While there was clearly a drafting problem in this section, this problem could not support the conclusion that s.38(1) was intended to exclude regulated tenancies. This could not be squared with the wording of s.38(1). The argument that the intention was to exclude regulated tenancies could not succeed on the basis of the drafting problem in this section.

So, in conclusion.

Despite drafting problems in HA 1988, the words of s.38(5)(d) were clear and the literal construction was not contrary to the intention of Parliament.

The regulated tenants of the Crown Estates became assured tenants of the Peabody Trust on the transfer of the landlord’s interest.

 

 

Giles Peaker is a solicitor and partner in the Housing and Public Law team at Anthony Gold Solicitors in South London. You can find him on Linkedin and on Twitter. Known as NL round these parts.

2 Comments

  1. Robert Latham

    Nearly Legal should record the historic campaign mounted by the four residents associations at Cumberland Market (Camden), Victoria Park (Hackney and Tower Hamlets), Millbank Westminster) and Lea Green (Lewisham). The names of Madeleine Davis, Steve Smith, Ben Bowling, Janine Rankine and Joannie Andrews should be inscribed on the annals of Nearly Legal. Their website at http://www.ourhomesarenotforsale.co.uk is a reflection of a well organised community campaign.

    In January 2010, residents faced the prospect of a sale to a “focused housing provider”, a term which could only be understood in the context of what the Church Commissioners had done in South London in February 2006 when they sold their Octavia Hill Estates to Grainger Genivest, a “residential investment company” or a property speculator in Nearly Legal plainspeak.

    The residents did not stop the sale, but they did ensure that it was to Peabody, a well established housing association. Inside Housing reported that the purchase price had dropped from £250m to £147m, the moment the speculative profit element had been removed. This is the best indicator of what the residents had to fear.

    The residents also negotiated “addenda” to their tenancy agreements to ensure that the best of the paternalism shown by the CEC was carried over to their new tenancies. Assured tenants will have their rents capped at 60% of market rents. Note that no one believed that 80% of market rents would be an affordable rent in inner London.

    The ex-Rent Act tenants will continue to benefit from the capping provided by the Rent Acts (Maximum Fair Rent) Order 1999. They cannot “contract into” the Rent Act.

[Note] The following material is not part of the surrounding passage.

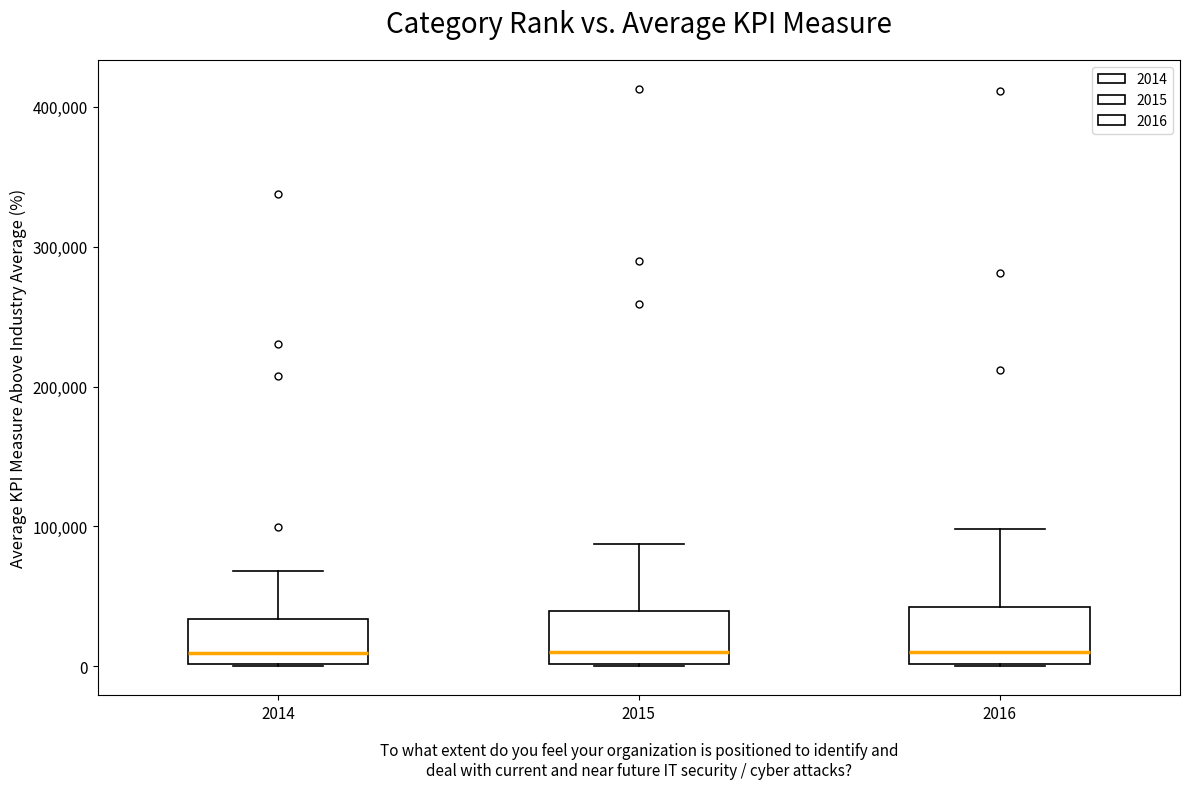

Where is the lower edge of the box at x = 2015 on the y-axis? The values are not printed on the chart, so give them approximately, as read against the axis.

0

However, they have negotiated an alternative rent fixing mechanism.

    Peabody financed the purchase without any public subsidy. Peabody treat this as an “intermediate rent product” outside the TSA’s rent fixing regime. It is a condition of the sale that 90% of voids are let to “key workers”. Residents remain anxious about what will happen to the remaining 10%. However, residents look forward to a constructive relationship with their new landlord. A tree to mark their new dawn will be planted tomorrow on the Cumberland Market Estate.

    It is of regret that the Crown, through the CEC, have concluded that they no longer wish to be model providers of social housing. No longer will they provide “Homes fit for Heroes”. In future, they well merely provide housing for the super rich such as those who live in the Nash Terraces in Regents Park (Peter Mandelson and his like). They believe that they are meeting a more useful social role by investing the £147m proceeds of sale in developing their £4bn commercial property portfolio in retail provision in Regents Street and out of town shopping malls. We should recall that this land is held by the Crown in trust for the British people.

    As our local communitirs come under threat, the Crown Estate Residents Assocations should be an inspiration to us all.

    Reply
    • NL

      Hear, hear. We did record the community campaigns in an earlier post, but it is right that their effort and success should be highlighted.